L'association chinoise des réalisateurs de cinéma, qui remet chaque année ses prix lors d'une soirée télévisée, a refusé mercredi de décerner deux récompenses, un acte inédit interprété comme une critique voilée de la censure.

Cette organisation professionnelle, théoriquement indépendante du pouvoir, n'a remis ni le prix du meilleur film ni celui du meilleur réalisateur lors d'un gala diffusé en direct sur la chaîne publique CCTV 6, ont rapporté les médias chinois.

«Le moment est venu pour nous de retrouver notre raison de faire des films et de remettre l'art au coeur de notre cinéma», a lancé le metteur en scène Feng Xiaogang, président du jury de cette soirée.

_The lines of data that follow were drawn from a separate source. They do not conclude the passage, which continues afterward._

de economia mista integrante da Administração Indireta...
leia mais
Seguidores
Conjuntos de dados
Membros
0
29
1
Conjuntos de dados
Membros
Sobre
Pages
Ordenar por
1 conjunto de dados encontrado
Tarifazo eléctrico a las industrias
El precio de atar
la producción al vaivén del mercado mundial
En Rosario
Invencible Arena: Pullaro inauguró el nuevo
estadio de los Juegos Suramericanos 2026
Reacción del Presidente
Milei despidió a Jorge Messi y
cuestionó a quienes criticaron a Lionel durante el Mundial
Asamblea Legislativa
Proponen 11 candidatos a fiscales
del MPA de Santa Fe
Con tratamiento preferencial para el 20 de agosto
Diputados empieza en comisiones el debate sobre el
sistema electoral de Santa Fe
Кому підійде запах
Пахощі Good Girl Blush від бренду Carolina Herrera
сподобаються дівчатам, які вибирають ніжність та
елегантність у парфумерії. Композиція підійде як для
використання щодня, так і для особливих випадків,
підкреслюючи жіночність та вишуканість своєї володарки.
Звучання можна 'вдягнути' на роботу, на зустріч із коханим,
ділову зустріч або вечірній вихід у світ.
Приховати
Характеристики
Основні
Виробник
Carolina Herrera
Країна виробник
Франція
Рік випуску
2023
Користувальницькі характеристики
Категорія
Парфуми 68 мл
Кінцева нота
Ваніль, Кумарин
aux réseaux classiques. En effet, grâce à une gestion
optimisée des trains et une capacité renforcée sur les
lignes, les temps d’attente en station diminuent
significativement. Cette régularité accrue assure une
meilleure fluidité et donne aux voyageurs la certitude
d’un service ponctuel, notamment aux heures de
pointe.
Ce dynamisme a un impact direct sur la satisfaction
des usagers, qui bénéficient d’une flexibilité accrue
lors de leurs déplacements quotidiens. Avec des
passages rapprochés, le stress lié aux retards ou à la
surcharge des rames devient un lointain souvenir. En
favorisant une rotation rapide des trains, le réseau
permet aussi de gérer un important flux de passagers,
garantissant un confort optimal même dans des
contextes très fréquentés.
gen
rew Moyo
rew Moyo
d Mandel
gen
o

Même si Feng n'a fait aucune allusion directe à la censure, ces mots ont été compris par des observateurs indépendants et des internautes comme une dénonciation codée de la censure.

Selon eux, les réalisateurs ont voulu protester contre l'impossibilité de récompenser leur pair Jia Zhangke, dont le film A Touch of Sin est bloqué sous les fourches caudines de la puissante Administration d'État chinoise chargée du cinéma.

«C'est un acte politique, un geste très fort», a indiqué à l'AFP une spécialiste occidentale du cinéma chinois, ayant requis l'anonymat, rappelant que Feng a déjà pris position publiquement contre la censure.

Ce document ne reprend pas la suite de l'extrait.